The lions and tigers at Taronga Zoo were waking up, their growls echoing through the quiet morning air. For the young women on guard duty at Georges Heights, it sounded like they were right there, just out of sight. It was a thought that was almost more scary than the possibility that a Japanese Zero might come into view over Sydney Harbour.
“It was amazing,” Audrey Wilson says, remembering back to the two-hour watches she undertook during WWII. “You’d hear all the birds, all the animals, and they sounded so close in the stillness of the morning. It sounded so scary, and we had our guns ready just in case!”
The anti-aircraft battery at Georges Heights was a long way from Bermagui, where Audrey had grown up. With seven members of her family already serving, however, she was eager to do her bit for the war effort. “My two brothers had both gone to the war. One was a commander and one was a paratrooper. My sister had gone to the land army. I was working in this general store, all the newspapers would come in, and I’d read them. And I’d think, ‘What am I doing here? I need to go too!’”
Because she was only 18, Audrey asked her mother to sign her enlistment papers and, when she refused, got her father to do it. She had to travel to Randwick to enlist. “I’d never been away from home. So I caught the milk truck to Bega, I caught the bus to Cooma, and I caught the train down to Sydney.
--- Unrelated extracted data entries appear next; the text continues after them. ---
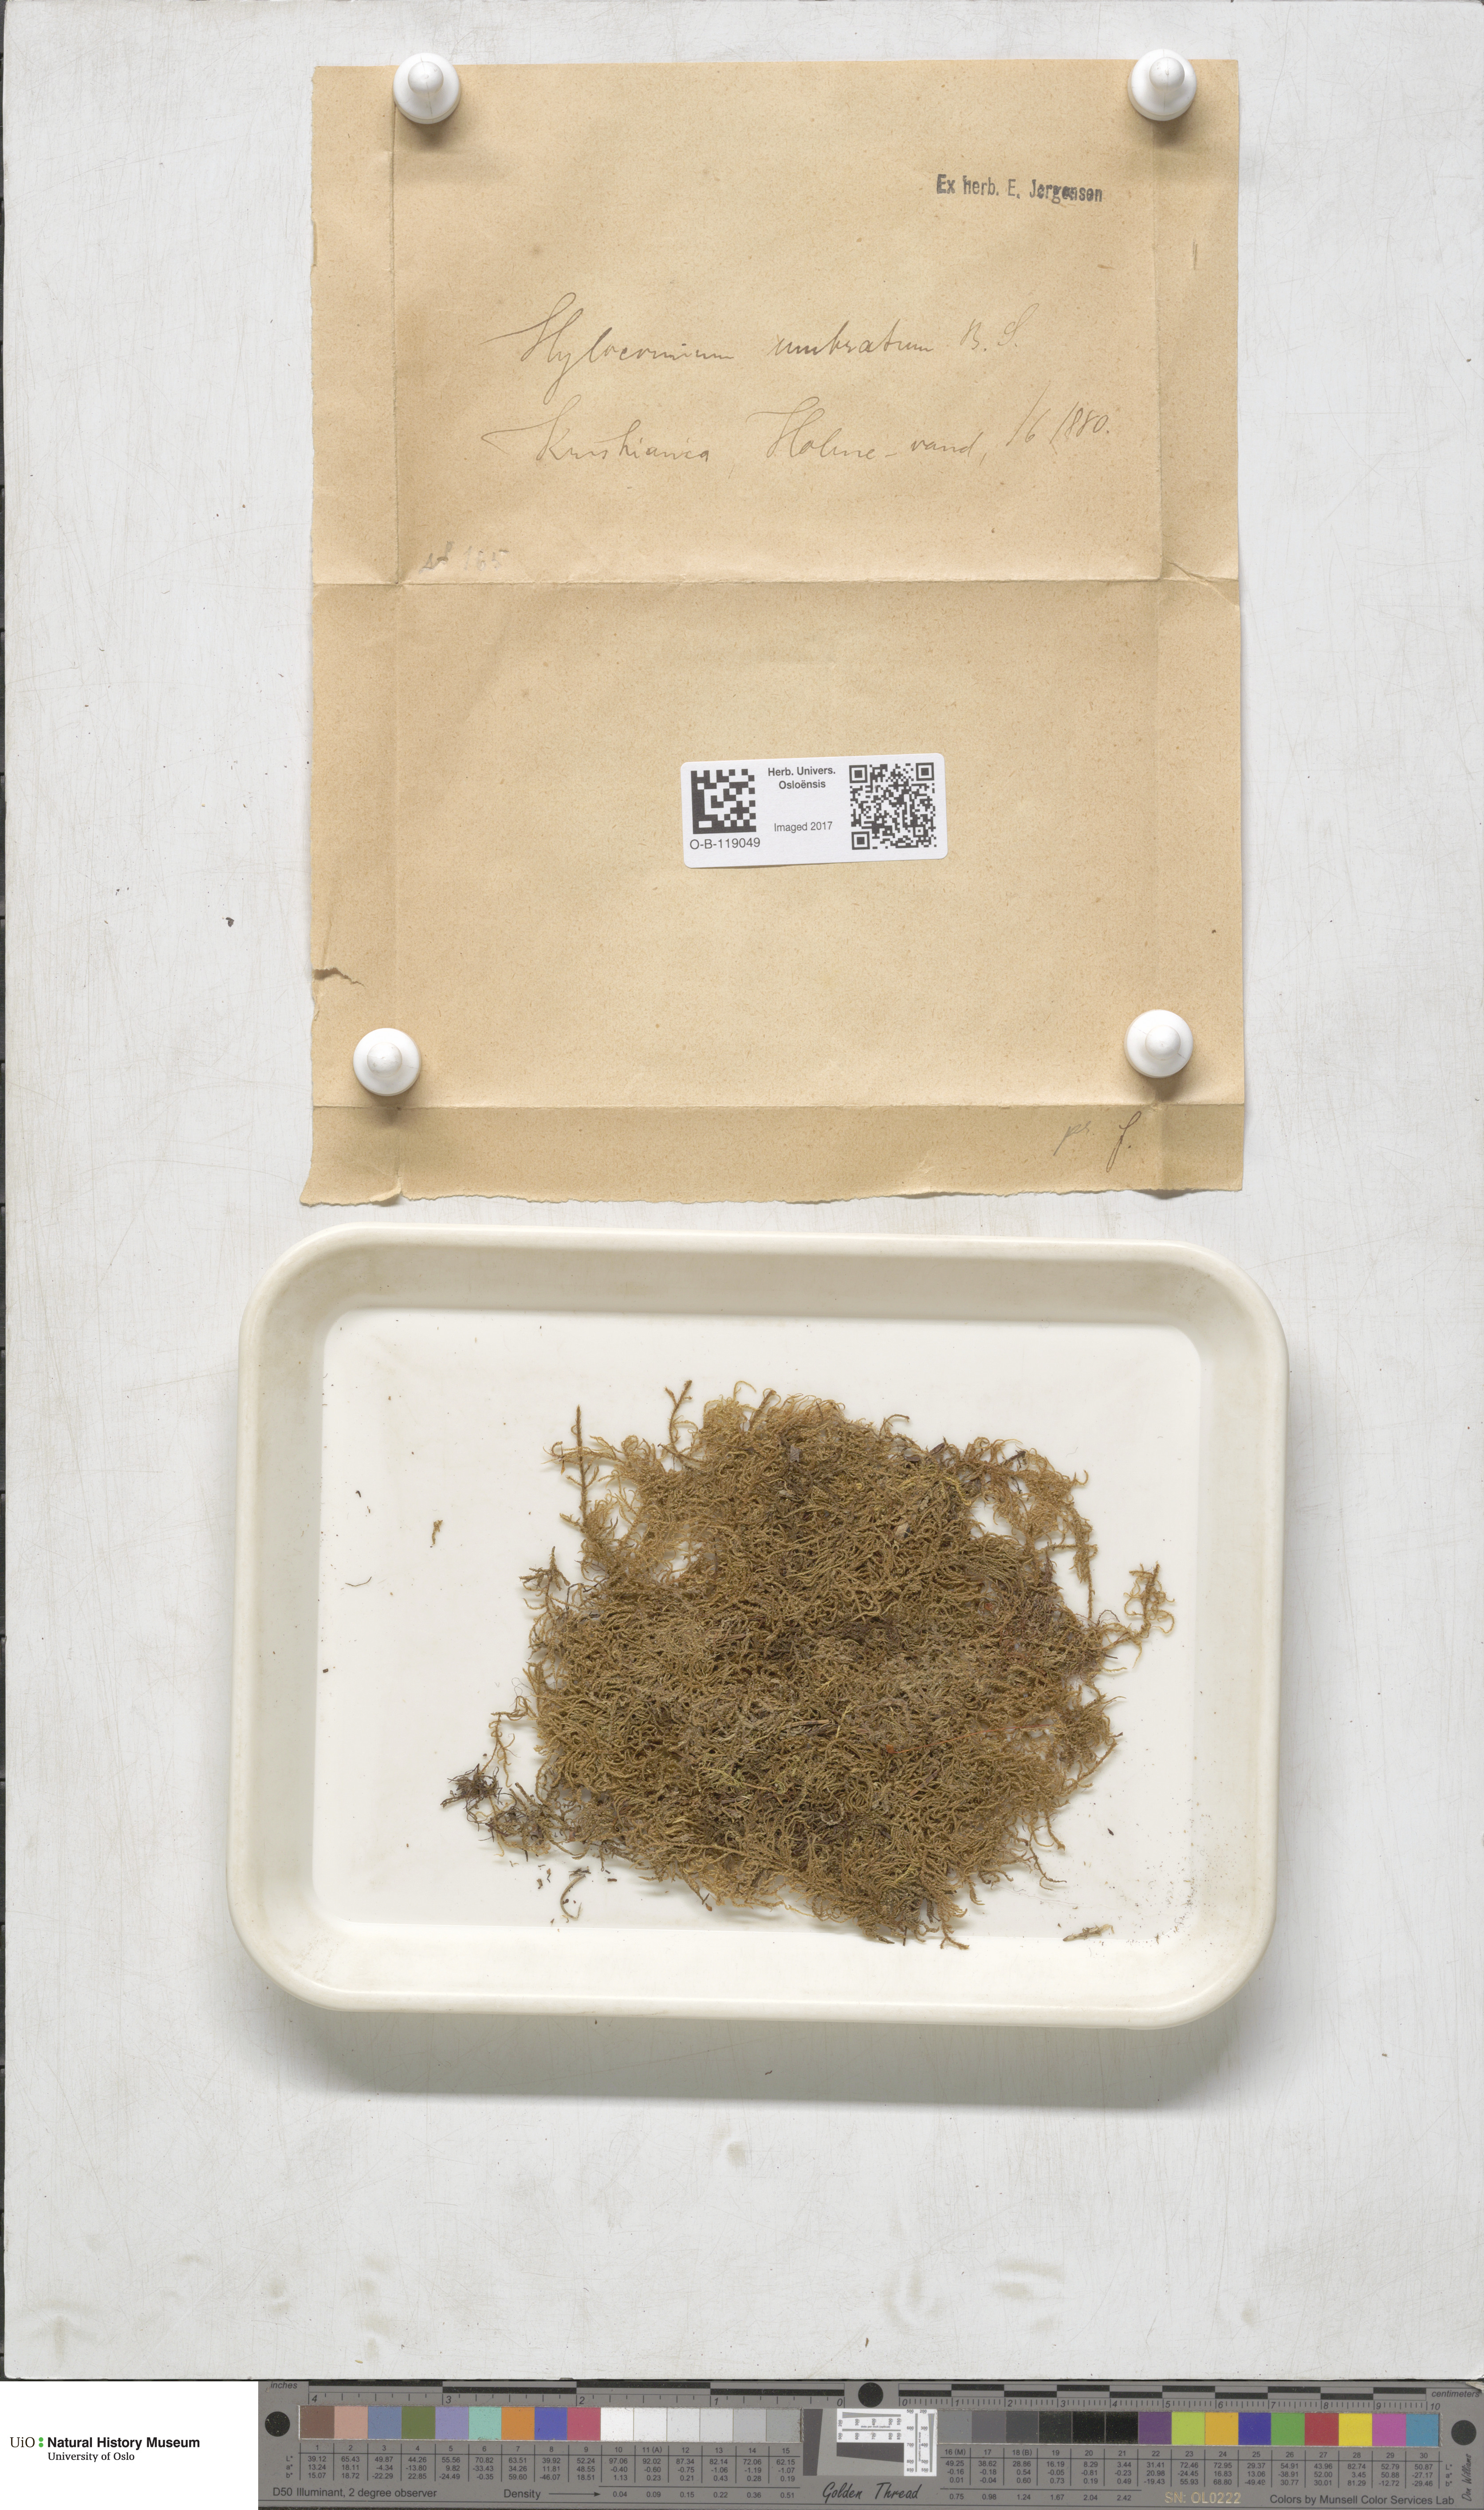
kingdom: Plantae
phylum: Bryophyta
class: Bryopsida
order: Hypnales
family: Hylocomiaceae
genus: Hylocomiastrum
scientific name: Hylocomiastrum umbratum
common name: Shaded woods moss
I think I cried all the way.”
After sitting an IQ test and passing her medical, Audrey was assigned as a gunner to the 1st Australian Heavy Anti-Aircraft Regiment at Georges Heights. The Georges Heights anti-aircraft battery played a crucial role in the defence of Sydney.
“I worked on a predictor, which worked with searchlights, height finder, plotting room and the guns. We had to know every plane in the sky and we had to keep our eye on every plane, whether it was an old Avro Anson out of its area or whatever it might have been. That was what I had to mainly do, and be ready in case there was an invasion to take my part working with the guns,” she says. “We’d see the Catalinas and the Sunderlands come in and land on Rose Bay with bullet holes in them. Probably been active up New Guinea way.”
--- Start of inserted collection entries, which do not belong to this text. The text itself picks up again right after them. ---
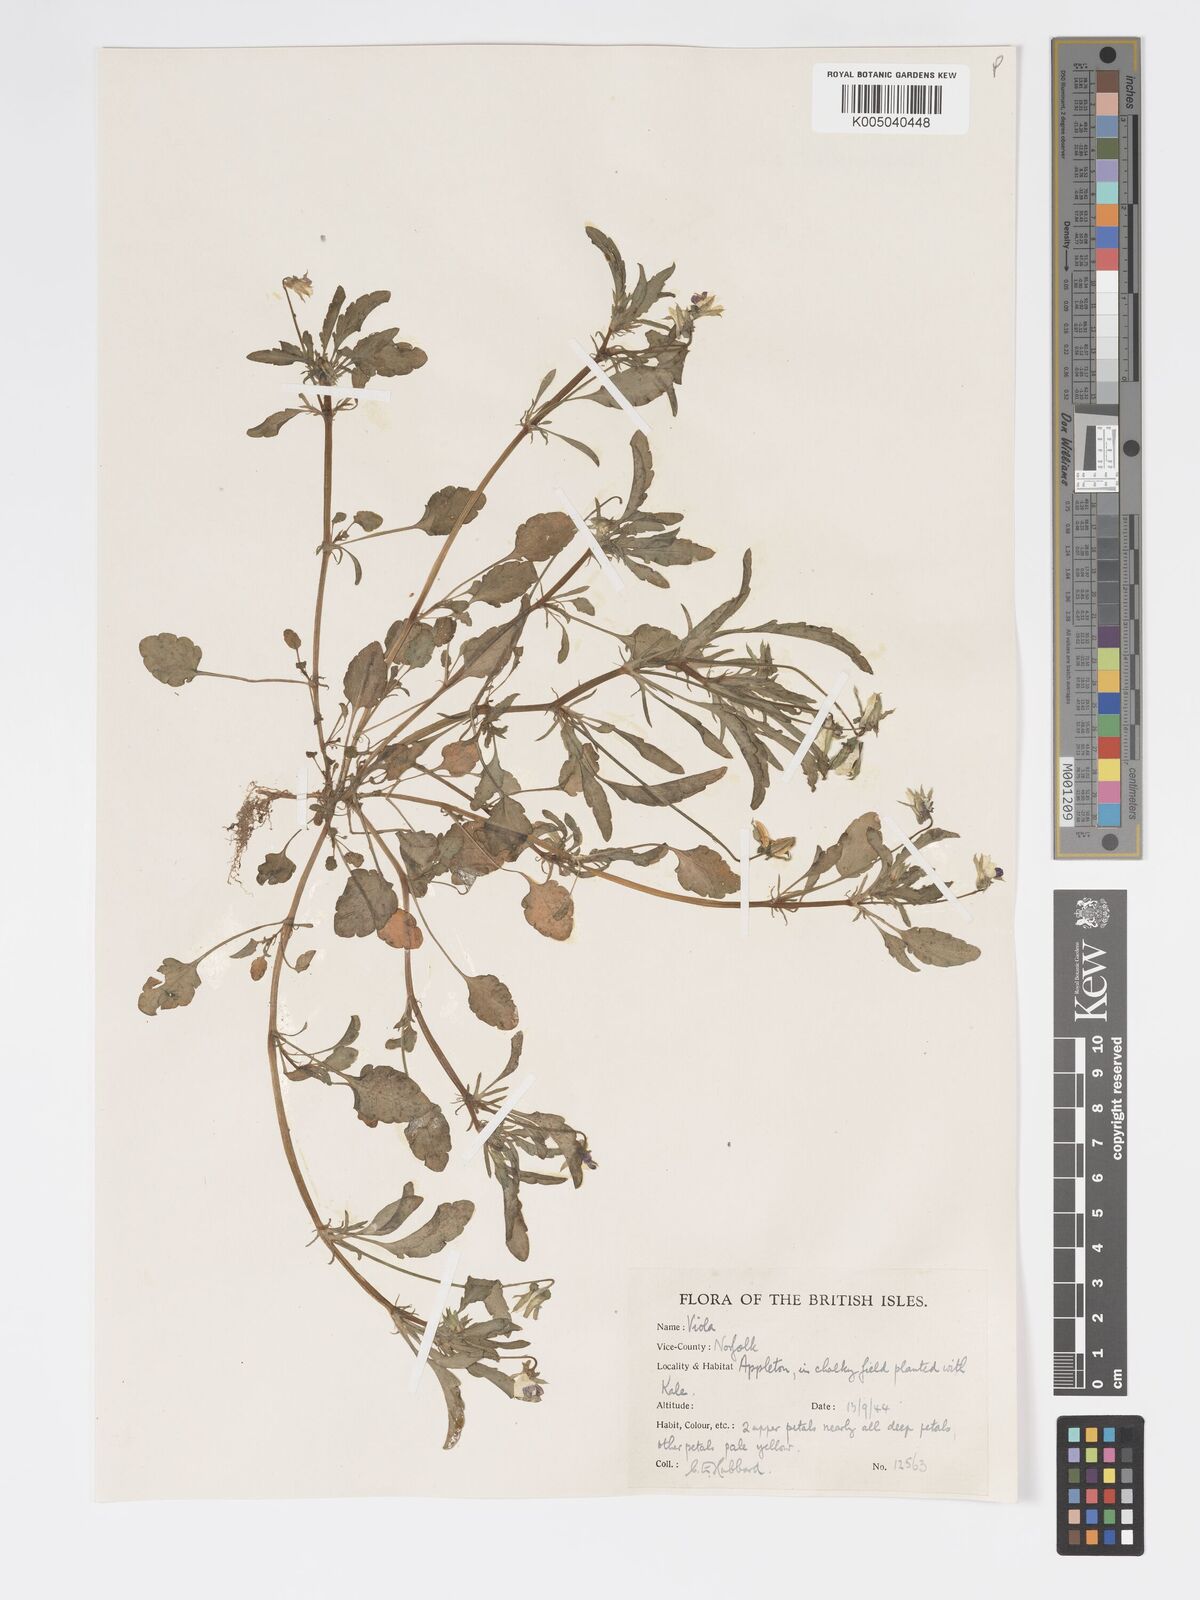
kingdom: Plantae
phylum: Tracheophyta
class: Magnoliopsida
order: Malpighiales
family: Violaceae
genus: Viola
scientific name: Viola arvensis
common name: Field pansy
“The thing that got me most was the bullet holes. That disturbed us all, we knew how close it was.”
When the end of the war finally came, Audrey says everyone was “thrilled to pieces.”
“I drove the truck with all the girls on it across the Harbour Bridge and parked near the pylon there and we all went on the march. And then, of course, we all went a bit crazy and danced in the streets. That was really great.”
Audrey finally demobbed in 1946 and returned home to Bermagui, where the local RSL threw her a welcome home party and presented her with a certificate acknowledging her service.
Of the seven members of her family who had signed up during the war, not a single one was lost.
“They all came home,” Audrey says. “They all came home. Even though they were in the middle of it.”